**** DATA RECORDS ****

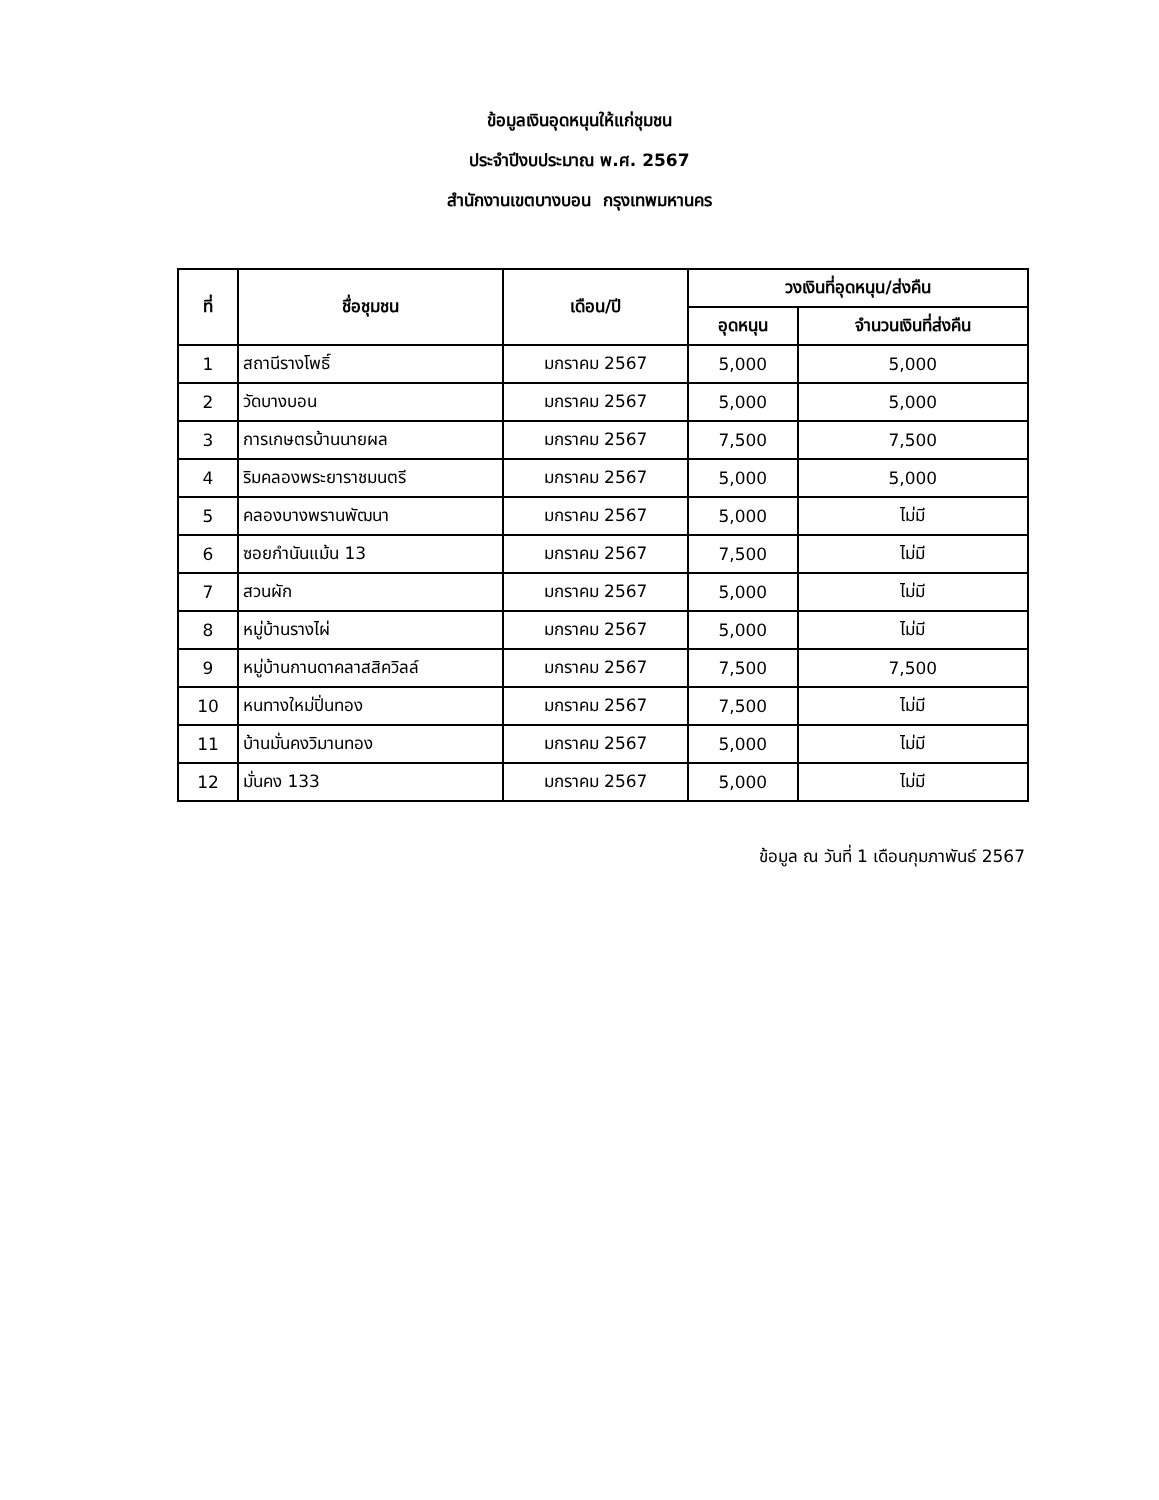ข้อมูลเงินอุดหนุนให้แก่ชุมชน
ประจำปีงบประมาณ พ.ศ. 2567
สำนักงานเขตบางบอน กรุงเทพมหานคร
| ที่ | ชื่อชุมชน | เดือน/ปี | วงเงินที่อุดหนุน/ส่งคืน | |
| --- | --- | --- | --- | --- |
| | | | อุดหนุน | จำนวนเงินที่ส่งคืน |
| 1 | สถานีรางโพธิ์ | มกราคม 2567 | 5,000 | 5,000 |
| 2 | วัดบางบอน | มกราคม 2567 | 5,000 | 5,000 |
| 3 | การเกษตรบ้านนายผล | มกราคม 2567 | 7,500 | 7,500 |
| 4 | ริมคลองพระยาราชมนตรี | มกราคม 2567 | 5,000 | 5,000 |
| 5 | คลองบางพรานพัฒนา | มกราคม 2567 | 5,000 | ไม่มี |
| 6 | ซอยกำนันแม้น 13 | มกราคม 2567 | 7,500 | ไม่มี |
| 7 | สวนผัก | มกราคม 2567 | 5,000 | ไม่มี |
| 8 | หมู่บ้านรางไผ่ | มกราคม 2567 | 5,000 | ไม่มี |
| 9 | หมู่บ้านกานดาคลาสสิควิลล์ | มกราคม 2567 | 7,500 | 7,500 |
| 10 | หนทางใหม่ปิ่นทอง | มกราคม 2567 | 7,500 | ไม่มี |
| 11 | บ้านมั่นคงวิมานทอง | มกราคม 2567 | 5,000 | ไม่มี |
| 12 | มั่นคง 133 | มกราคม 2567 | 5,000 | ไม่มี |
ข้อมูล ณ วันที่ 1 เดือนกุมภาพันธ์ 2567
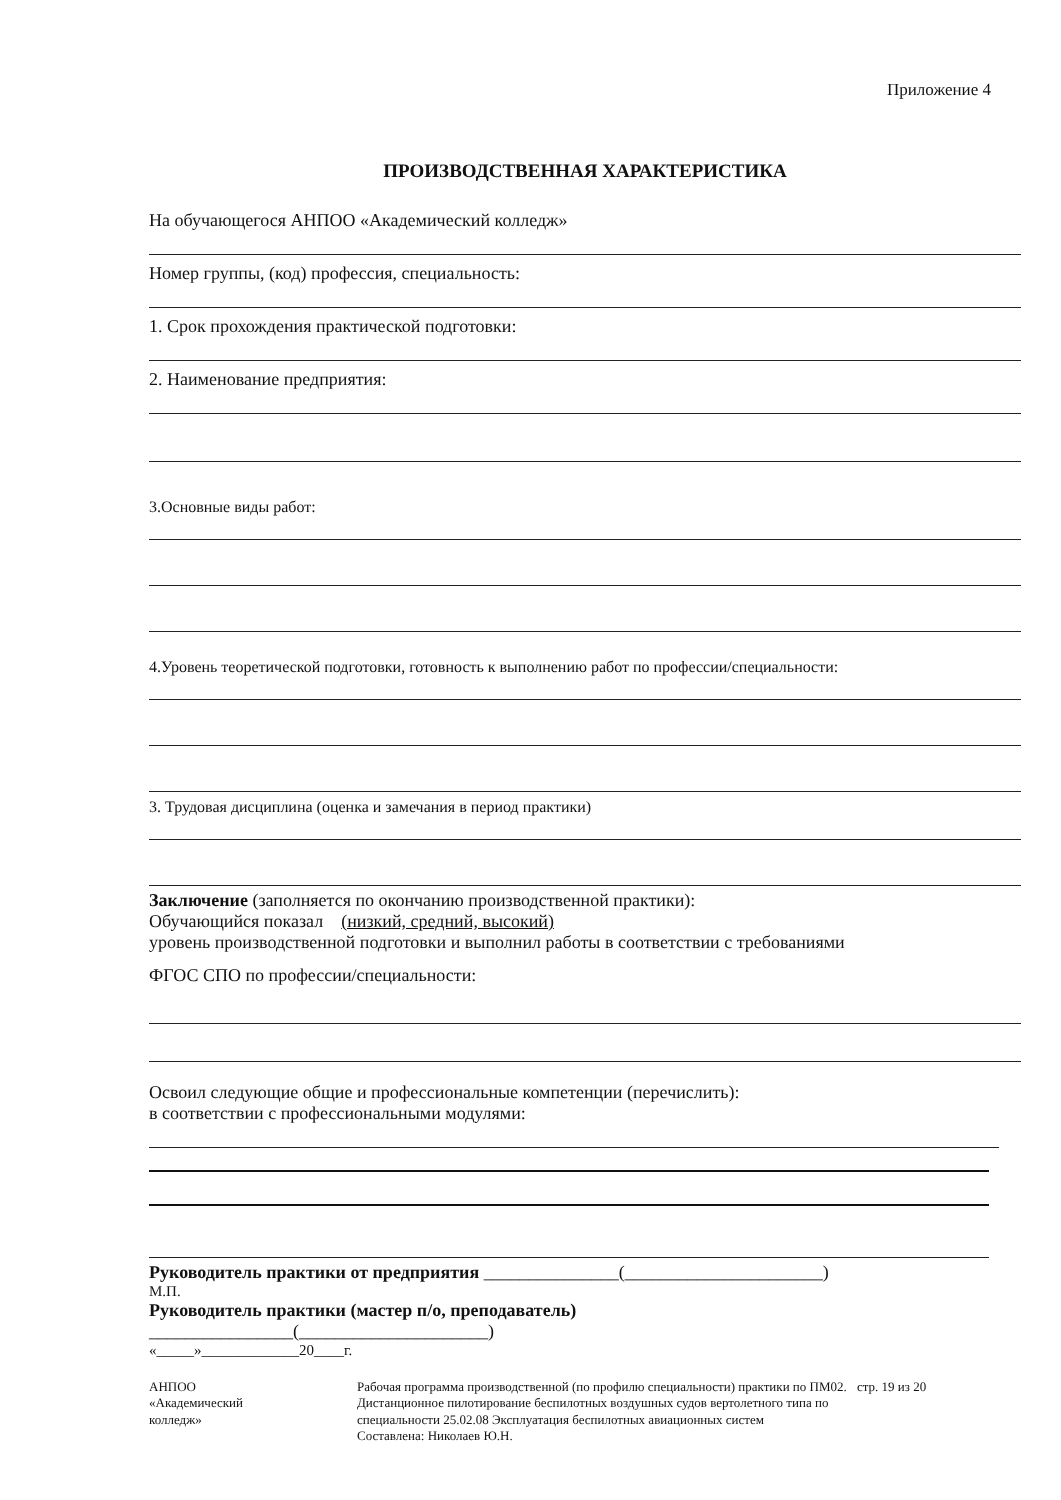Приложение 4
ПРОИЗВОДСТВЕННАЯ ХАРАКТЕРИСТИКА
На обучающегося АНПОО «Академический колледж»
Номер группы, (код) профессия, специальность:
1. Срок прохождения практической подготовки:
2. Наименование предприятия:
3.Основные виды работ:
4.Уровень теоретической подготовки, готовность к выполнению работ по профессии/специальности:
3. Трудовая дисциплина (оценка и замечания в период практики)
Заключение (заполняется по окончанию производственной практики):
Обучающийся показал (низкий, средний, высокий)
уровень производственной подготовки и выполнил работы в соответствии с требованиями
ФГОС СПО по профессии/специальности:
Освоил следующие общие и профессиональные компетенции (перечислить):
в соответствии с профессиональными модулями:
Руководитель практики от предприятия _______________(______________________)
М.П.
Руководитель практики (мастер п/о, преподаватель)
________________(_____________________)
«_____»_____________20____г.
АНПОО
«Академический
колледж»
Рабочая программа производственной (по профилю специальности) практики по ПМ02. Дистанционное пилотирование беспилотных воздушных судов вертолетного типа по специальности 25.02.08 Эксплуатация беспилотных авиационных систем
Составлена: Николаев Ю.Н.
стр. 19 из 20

****
**** DATA RECORDS ****

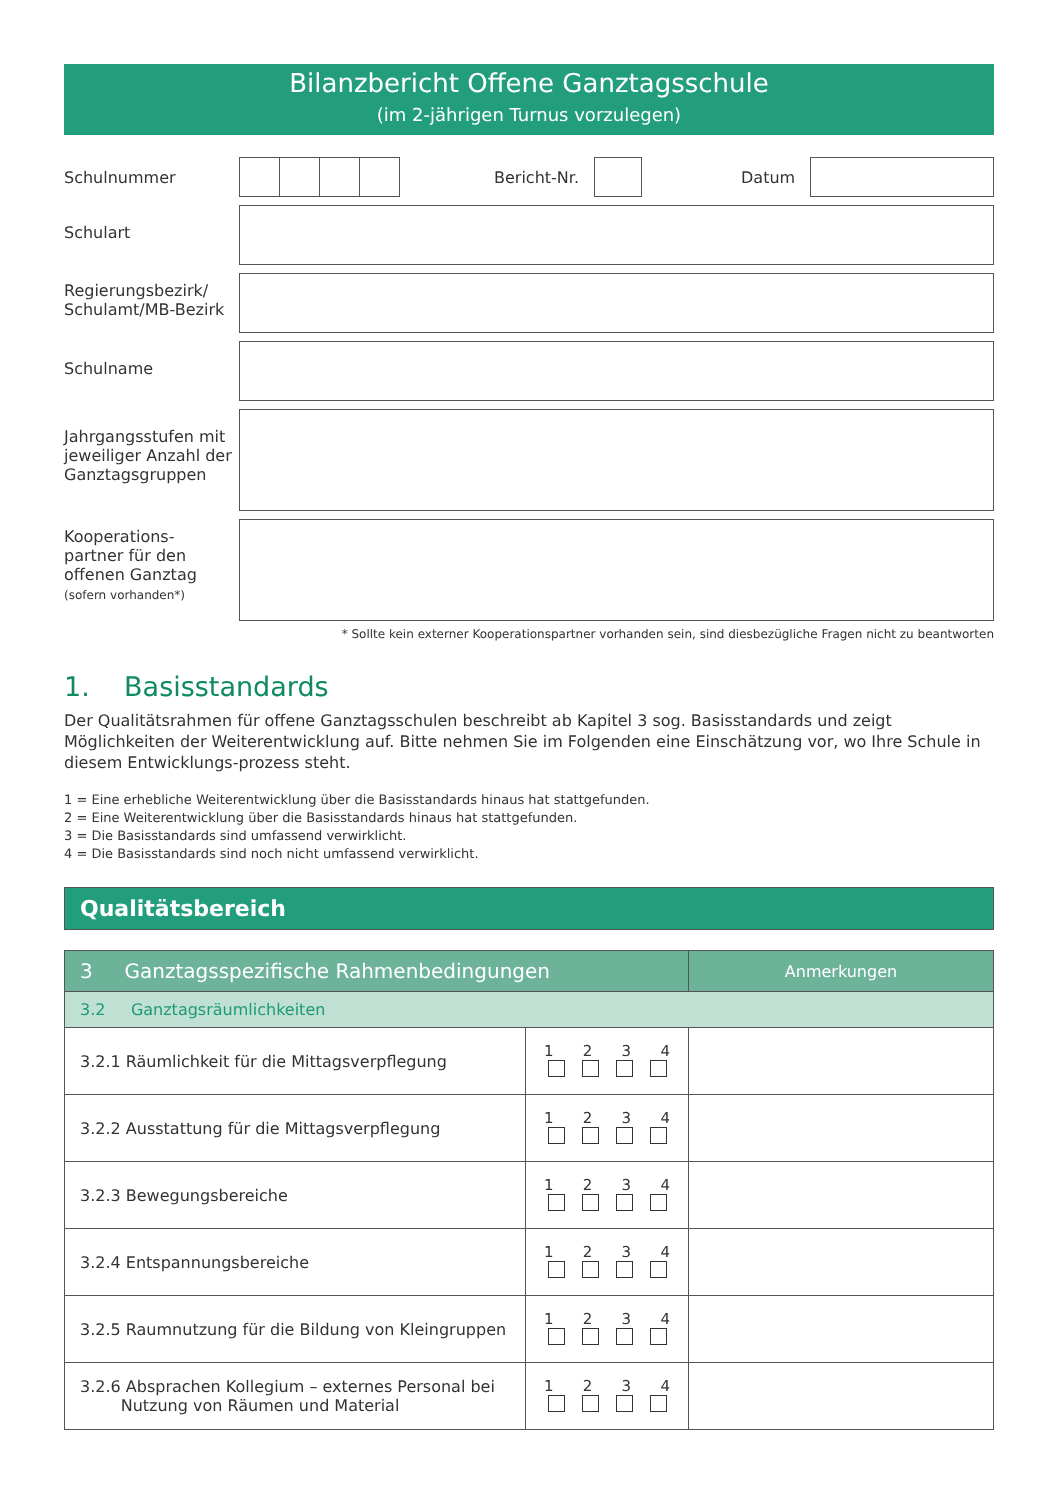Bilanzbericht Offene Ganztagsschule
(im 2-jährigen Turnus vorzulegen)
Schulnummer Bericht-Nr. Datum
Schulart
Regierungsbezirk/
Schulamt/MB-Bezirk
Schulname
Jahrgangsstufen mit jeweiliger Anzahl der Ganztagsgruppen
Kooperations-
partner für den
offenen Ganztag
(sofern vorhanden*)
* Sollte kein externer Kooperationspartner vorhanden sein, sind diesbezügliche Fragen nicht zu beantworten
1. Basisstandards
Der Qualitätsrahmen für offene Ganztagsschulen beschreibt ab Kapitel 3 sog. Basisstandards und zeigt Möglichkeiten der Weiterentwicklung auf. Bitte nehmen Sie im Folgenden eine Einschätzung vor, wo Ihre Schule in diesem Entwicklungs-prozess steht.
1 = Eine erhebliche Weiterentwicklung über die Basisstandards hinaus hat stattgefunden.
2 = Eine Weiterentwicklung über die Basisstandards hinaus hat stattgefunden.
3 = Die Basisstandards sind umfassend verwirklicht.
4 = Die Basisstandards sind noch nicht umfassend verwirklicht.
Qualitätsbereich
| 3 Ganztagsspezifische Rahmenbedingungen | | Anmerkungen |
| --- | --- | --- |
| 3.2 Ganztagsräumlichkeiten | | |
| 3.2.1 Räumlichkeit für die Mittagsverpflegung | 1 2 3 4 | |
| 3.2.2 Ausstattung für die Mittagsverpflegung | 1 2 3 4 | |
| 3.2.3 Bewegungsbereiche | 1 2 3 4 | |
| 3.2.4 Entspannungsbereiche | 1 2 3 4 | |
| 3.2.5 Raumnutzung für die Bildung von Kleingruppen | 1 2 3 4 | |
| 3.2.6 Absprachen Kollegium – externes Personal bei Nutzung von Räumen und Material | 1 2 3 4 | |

****

▸ TASK DESCRIPTION
Check each line of the listing above for the string "vorhanden", then report only how many lines have it.

▸ RESPONSE
2